On 02/28/2014 7:47 PM, William Hubbs wrote:
> On Sat, Mar 01, 2014 at 12:24:02AM +0000, David Leverton wrote:
>> William Hubbs wrote:
>>> And I would argue that the maintenance cost of having separate /usr in a
>>> general sense is much higher than the benefit it provides.
>>
>> That's a legitimate point (not that I necessarily agree or disagree as 
>> I'm not the one who's tried to make it work) - perhaps I should have 
>> acknowledged that it's still a trade-off.  I'm just trying to get rid of 
>> the meme that whatever benefits do exist somehow don't count because 
>> they weren't planned in the original Unix design.
> 
> Actually we are digressing heavily (I'm guilty too), the original point
> of this thread was about the fhs and how tightly we are supposed to
> follow it.
> 
> Patrick thinks that all configuration files belong in /etc, and what has
> happened is, some packages are placing default configuration
> files in /lib or /usr/lib and allowing them to be overridden by files
> with the exact same names and paths in /etc. His argument is that only
> libraries belong in /lib or /usr/lib.
> 
> I disagree with this based on understanding how the config system in
> these packages works. Also, I don't think a distro should do this type of
> patching if the patches are not accepted upstream.

Digressing a little myself, but trying to remain on point, the _only_ reason
I went with a split-/usr setup many years ago is because, back in the early
2000's, BOTH Debian's Security Handbook AND Gentoo's Security Handbook
recommended it as an option to enhance system security should all your other
defenses get compromised and an attacker gets onto the filesystem.  Does it
completely and utterly stop all lateral movement?  Nope.  Probably takes a
seasoned attacker all of 2-3mins to get around it.
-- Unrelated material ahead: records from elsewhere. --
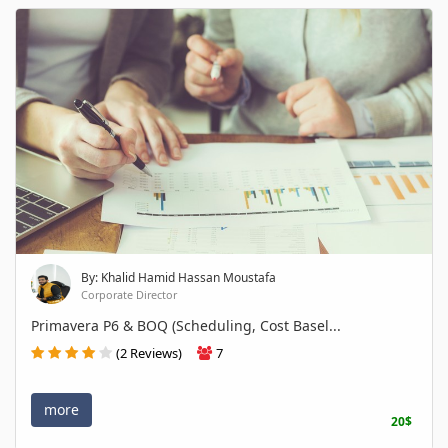
By: Khalid Hamid Hassan Moustafa
Corporate Director
Primavera P6 & BOQ (Scheduling, Cost Basel...
(2 Reviews)
7
more
20$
That setup has run great for years.  I rarely re-install entire OSes, too,
preferring to maintain and upgrade them.  I.e., one of my Windows installs
is over five years old, having started w/ Vista SP1 and now it's on Win7
SP1.  Most people reinstall Windows twice a year because it can become
cluttered up so quickly.

So when that Freedesktop.org page came out a few years ago and suddenly
declared that split-/usr was broken, I just felt snubbed by it.  I had
7-year old installs that booted just fine.  Who were these freedesktop.org
people that were dictating that my particular setup was suddenly broken?
Call it a case of having my "geek pride" insulted.  Like hell I was going to
change.

But, you know, in reality, they had a point.  Original System V UNIX did a
lot of weird things that probably made sense decades ago, but don't now.
You find this virtually endemic across a lot of OSes, too:

  - Windows is happy to let you dribble non-OS related files all over C:
(which makes backups and OS re-installs a lot of fun) -- this was fine in
Win95/Win98, but became more of an issue in XP and up.  Nowadays, people
usually install the OS to C: and put games/programs on a separate drive
entirely.

  - NetWare seems to roll dice when installing things into the SYS: volume.
 Some configs are in SYS:\SYSTEM\ETC, Apache lives in SYS:\APACHE2\, and a
lot of other bits are encoded into eDirectory attributes (DNS/DHCP configs).

  - The *BSDs make heavy use of /usr/local for things that can confuse
non-BSD users (at first).  Even the install locations of Ports varies across
the BSDs (FBSD has /usr/ports, DF/BSD has /usr/dports, NBSD has pkgsrc, etc).



Anyways, back on point, FHS is more-or-less deprecated.  It was reasonable
when Linux had a small ecosystem.  Now, Linux has a *huge* ecosystem that it
operates in.  Everything from small, embedded devices to multi-node
supercomputing clusters, to servers and desktops.  FHS does doesn't scale
well to all of those configurations.  Android pretty much ignores FHS, from
what I can tell.

Options really are boiled down to these three:

1. Continue to support FHS as much as possible, including patching upstream
packages when they violate FHS.

2. Ignore FHS entirely and let upstream packages do what they want, within
reason (i.e., some patching may be needed depending on if one was running
Gentoo/Linux or Gentoo/FreeBSD).

3. Develop our own, Gentoo-specific variant of FHS that we use and which
suits the particulars of our distribution in a way that we feel is sensible
(my choice).  Packages are patched as appropriate, after discussion/debate.
 For all we know, the way an upstream package does something by default
might be worth integrating into our FHS design.

Further on point #3, we'd have to probably develop a high-level,
kernel-agnostic layout that can be modified by kernel-specific differences.
 I.e., Gentoo/Linux is going to do things one way while Gentoo/FreeBSD is
going to do it a different way.  Ditto for Hardened or Embedded stuff.

-- 
Joshua Kinard
Gentoo/MIPS
ku...@gentoo.org
4096R/D25D95E3 2011-03-28

"The past tempts us, the present confuses us, the future frightens us.  And
our lives slip away, moment by moment, lost in that vast, terrible in-between."